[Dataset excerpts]
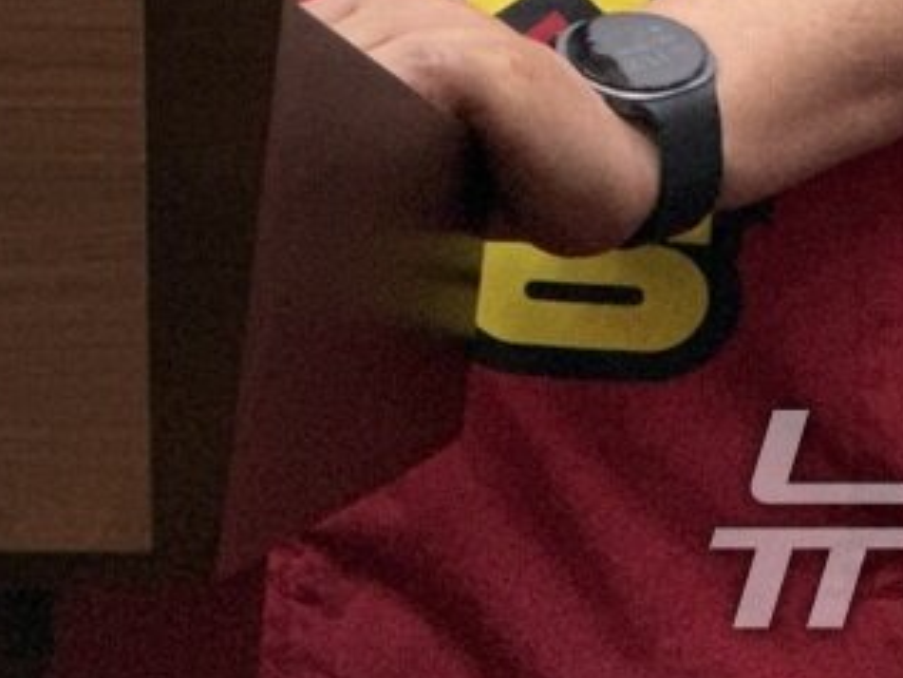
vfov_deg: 2.8
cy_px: -775
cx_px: -413
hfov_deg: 3.7
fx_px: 13831
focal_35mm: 530
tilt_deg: -0.6
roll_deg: +0.7
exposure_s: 1/120
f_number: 2.8
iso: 100
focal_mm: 15.66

Task objective: All the records need to be retyped word for word, except for the pictures.

Worked solution:
vfov_deg: 2.8
cy_px: -775
cx_px: -413
hfov_deg: 3.7
fx_px: 13831
focal_35mm: 530
tilt_deg: -0.6
roll_deg: +0.7
exposure_s: 1/120
f_number: 2.8
iso: 100
focal_mm: 15.66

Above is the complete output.